The passacaglia was redefined in the late 1620s by Italian composer Girolamo Frescobaldi, who transformed it into a series of continuous variations over a bass (which itself may be varied). A similar form, the chaconne, was also first developed by Frescobaldi. The two genres are closely related, and since “composers often used the terms chaconne and passacaglia indiscriminately … modern attempts to arrive at a clear distinction are arbitrary and historically unfounded”. The melodic pattern—usually four, six or eight (rarely seven) bars long—repeats without change through the duration of the piece, while the upper lines are varied freely, over the bass pattern serving as a harmonic anchor. The seventeenth-century chaconne, as found in Frescobaldi’s music, more often than not is in a major key, while the passacaglia is usually in a minor key. In eighteenth-century French practice, the passacaglia leans more strongly to the melodic basso ostinato, while the chaconne, “in a reversal of the [seventeenth-century] Italian practice, in various respects undergoes a freer treatment”.
One of the best known examples of the passacaglia in Western classical music is the Passacaglia and Fugue in C minor, BWV 582, for organ by Johann Sebastian Bach. The French clavecinists, especially Louis Couperin and his nephew François Couperin, used a variant of the form—the passacaille en rondeau—with a recurring episode between the variations. Heinrich Ignaz Franz Biber’s “Passacaglia”, the last piece of the monumental Rosary Sonatas, is one of the earliest known compositions for solo violin.
Nineteenth-century examples include the C-minor passacaglia for organ by Felix Mendelssohn, and the finale of Josef Rheinberger’s Eighth Organ Sonata. Notable passacaglias by Johannes Brahms can be found in the last movement of his Fourth Symphony, which many musicians place among Brahms’ finest compositions. Composed by Brahms to conform to the strict metrics of classical dance, British conductor Constant Lambert called the piece “grimly intellectual” In Brahms’s Variations on a Theme by Haydn, the bass repeats the same harmonic pattern throughout the piece. The first movement of Hans Huber’s Piano Concerto No. 3, Op. 113 (1899) is a passacaglia.

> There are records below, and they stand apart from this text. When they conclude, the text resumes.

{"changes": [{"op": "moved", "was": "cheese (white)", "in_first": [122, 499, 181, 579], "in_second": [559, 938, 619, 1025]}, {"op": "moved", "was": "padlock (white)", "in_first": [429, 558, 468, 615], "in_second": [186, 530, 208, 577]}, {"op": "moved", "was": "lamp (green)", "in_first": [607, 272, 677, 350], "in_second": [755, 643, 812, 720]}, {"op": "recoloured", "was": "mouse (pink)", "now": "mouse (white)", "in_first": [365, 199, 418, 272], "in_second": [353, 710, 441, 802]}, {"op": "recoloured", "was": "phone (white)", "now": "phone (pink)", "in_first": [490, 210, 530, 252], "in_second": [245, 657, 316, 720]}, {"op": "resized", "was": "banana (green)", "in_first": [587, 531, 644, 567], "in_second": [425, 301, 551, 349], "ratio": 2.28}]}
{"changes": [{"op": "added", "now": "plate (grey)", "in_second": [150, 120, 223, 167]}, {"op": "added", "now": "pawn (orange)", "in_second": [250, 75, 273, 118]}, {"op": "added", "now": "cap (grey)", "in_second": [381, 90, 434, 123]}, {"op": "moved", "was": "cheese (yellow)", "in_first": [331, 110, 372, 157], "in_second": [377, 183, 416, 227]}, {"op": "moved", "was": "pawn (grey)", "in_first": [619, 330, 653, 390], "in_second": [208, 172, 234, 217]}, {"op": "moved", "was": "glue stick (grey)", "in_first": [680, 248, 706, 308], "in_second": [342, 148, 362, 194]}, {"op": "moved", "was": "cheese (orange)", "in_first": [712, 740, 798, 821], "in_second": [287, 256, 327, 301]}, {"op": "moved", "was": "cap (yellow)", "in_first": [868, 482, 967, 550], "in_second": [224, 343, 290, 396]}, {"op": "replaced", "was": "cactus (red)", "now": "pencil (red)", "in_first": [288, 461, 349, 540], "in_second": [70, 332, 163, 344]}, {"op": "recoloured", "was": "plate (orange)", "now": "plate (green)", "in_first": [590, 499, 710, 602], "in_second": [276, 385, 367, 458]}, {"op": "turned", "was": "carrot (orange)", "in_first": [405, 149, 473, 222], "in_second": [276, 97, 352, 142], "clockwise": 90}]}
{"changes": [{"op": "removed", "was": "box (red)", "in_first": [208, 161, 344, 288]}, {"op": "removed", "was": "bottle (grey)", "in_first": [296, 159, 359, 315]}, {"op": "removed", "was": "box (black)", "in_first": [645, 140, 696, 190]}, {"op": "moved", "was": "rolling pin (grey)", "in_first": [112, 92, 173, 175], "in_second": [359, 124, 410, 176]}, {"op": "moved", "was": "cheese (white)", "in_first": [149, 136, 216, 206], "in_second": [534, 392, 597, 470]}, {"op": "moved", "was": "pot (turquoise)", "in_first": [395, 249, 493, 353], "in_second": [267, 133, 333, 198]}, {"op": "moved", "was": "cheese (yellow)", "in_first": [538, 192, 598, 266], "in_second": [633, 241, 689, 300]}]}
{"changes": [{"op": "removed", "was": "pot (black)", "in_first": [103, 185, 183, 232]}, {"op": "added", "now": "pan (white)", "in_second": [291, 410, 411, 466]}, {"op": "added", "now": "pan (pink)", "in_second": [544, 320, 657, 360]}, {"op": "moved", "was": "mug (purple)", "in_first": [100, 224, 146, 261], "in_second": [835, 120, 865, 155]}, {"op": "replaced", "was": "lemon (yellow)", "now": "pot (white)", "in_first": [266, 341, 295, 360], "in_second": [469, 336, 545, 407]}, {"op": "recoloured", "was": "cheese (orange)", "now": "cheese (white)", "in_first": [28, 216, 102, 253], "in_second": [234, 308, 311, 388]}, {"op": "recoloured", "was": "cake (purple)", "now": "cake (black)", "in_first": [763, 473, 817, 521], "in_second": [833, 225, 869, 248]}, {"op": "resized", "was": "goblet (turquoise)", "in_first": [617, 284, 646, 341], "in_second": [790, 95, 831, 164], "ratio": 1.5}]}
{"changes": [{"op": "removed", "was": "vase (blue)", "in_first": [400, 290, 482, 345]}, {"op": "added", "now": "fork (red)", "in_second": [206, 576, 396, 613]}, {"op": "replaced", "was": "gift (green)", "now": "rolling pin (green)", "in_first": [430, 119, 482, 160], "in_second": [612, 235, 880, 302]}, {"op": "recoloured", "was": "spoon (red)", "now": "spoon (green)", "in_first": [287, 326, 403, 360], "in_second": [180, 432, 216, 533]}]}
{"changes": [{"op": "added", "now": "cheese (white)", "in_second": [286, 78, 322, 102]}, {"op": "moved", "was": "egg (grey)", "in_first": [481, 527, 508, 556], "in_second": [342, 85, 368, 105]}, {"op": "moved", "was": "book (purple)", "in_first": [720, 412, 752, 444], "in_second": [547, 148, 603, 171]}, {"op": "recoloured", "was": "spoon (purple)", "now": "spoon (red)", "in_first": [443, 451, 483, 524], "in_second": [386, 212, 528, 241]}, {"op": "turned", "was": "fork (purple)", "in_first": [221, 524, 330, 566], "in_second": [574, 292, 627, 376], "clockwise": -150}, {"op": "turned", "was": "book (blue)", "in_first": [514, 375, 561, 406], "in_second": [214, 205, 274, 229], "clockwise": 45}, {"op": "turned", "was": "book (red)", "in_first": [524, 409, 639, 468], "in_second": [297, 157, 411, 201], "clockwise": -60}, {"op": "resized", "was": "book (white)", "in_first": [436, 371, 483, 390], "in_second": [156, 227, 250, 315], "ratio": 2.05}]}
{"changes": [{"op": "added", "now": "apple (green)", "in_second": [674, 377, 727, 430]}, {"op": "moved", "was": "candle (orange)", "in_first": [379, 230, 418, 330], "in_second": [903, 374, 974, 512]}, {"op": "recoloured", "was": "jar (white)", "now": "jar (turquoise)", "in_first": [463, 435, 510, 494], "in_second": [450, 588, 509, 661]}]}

The passacaglia proved an enduring form throughout the twentieth century and beyond. In mid-century, one writer stated that “despite the inevitable lag in the performance of new music, there are more twentieth-century passacaglias in the active repertory of performers than baroque works in this form”. Three composers especially identified with the passacaglia are Benjamin Britten, Dmitri Shostakovich, and Paul Hindemith. Especially important examples of the form are found in the output of the Second Viennese School. Anton Webern’s Opus 1 is a Passacaglia for Orchestra, Arnold Schoenberg included a passacaglia movement, “Nacht”, in Pierrot lunaire, and Alban Berg, like Britten, used a passacaglia operatically, in act 1, scene 4 of Wozzeck.